Chart analysis data
--------------------

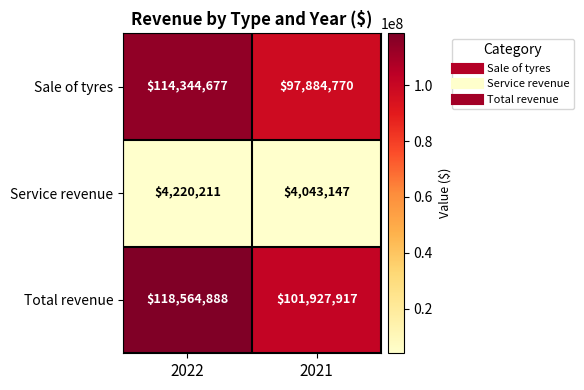

The Total revenue series shows 65601576 at 2021. True or false?

False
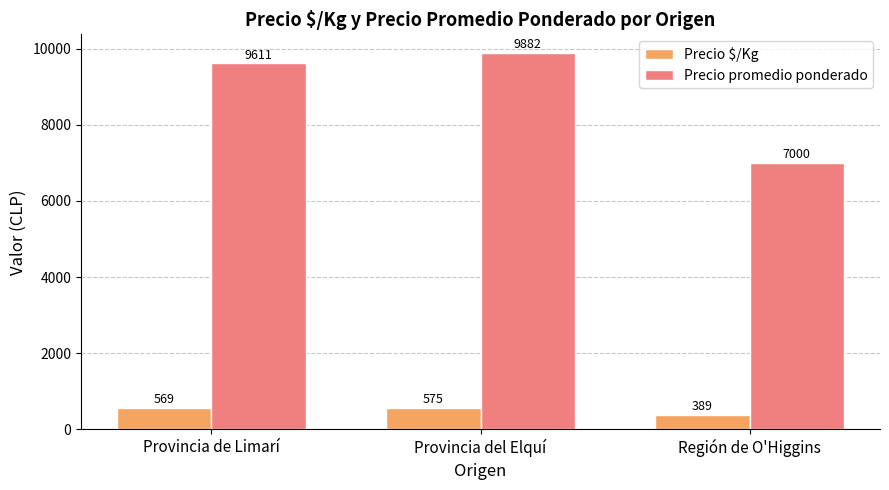

What is the highest value of the Precio promedio ponderado series?

9882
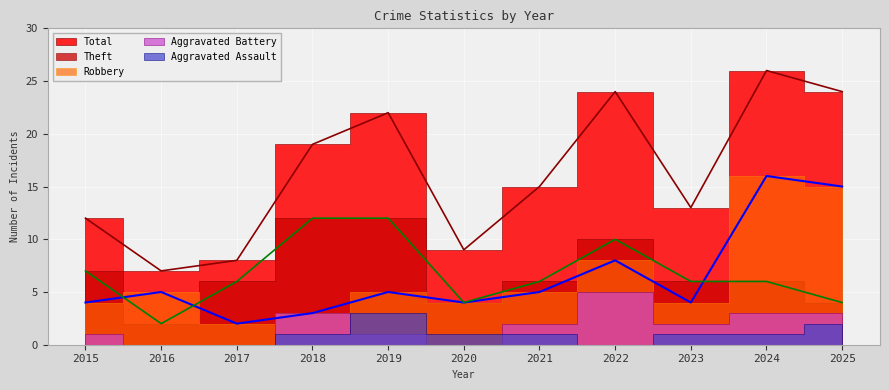

Count the number of categories in the chart.

11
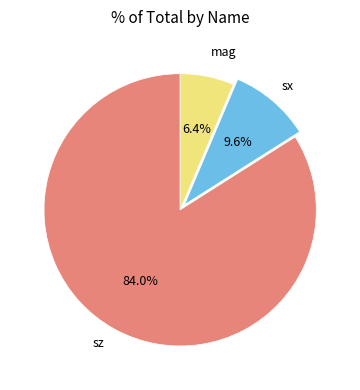

How many slices are in this pie chart?

3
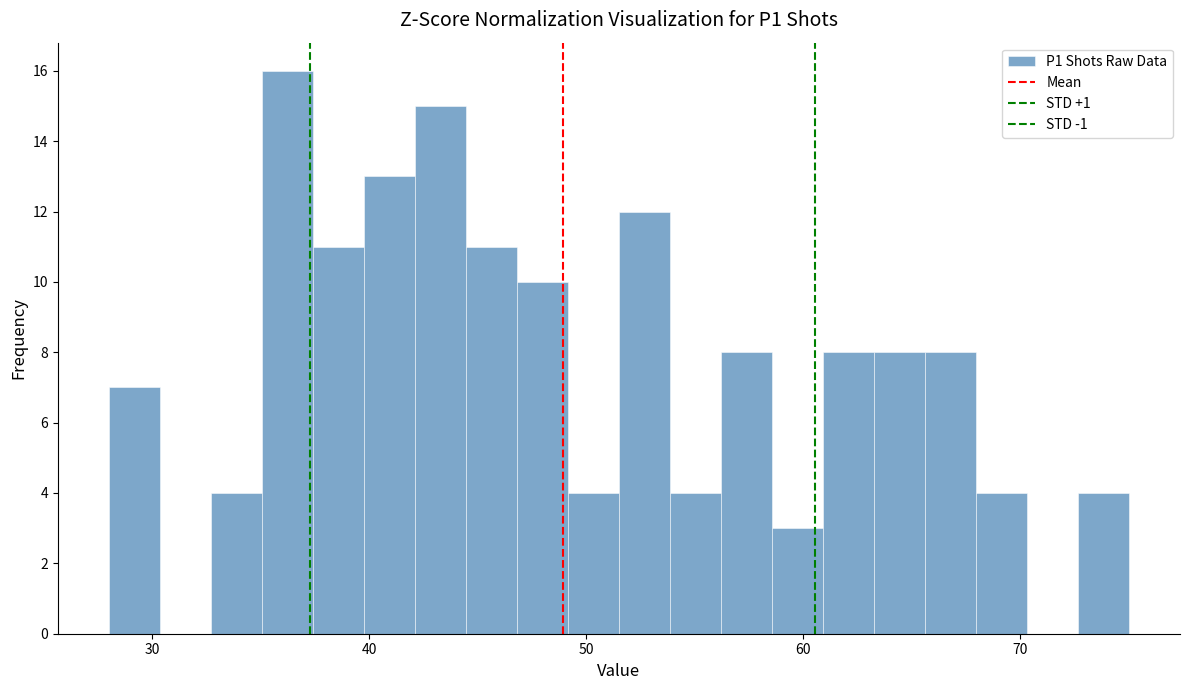

Around what value on the x-axis is the tallest bar? Give the approximate position of its centre, as read against the axis.

36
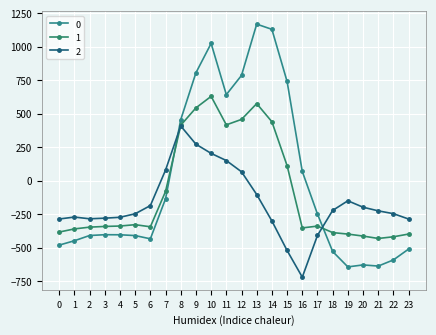

What is the minimum value shown in the chart?

-721.2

--------------------

Please copy every line of the records above word for word, leaving out the pictures.

#### [Exercise output]
The Total revenue series shows 65601576 at 2021. True or false?

False

What is the highest value of the Precio promedio ponderado series?

9882

Count the number of categories in the chart.

11

How many slices are in this pie chart?

3

Around what value on the x-axis is the tallest bar? Give the approximate position of its centre, as read against the axis.

36

What is the minimum value shown in the chart?

-721.2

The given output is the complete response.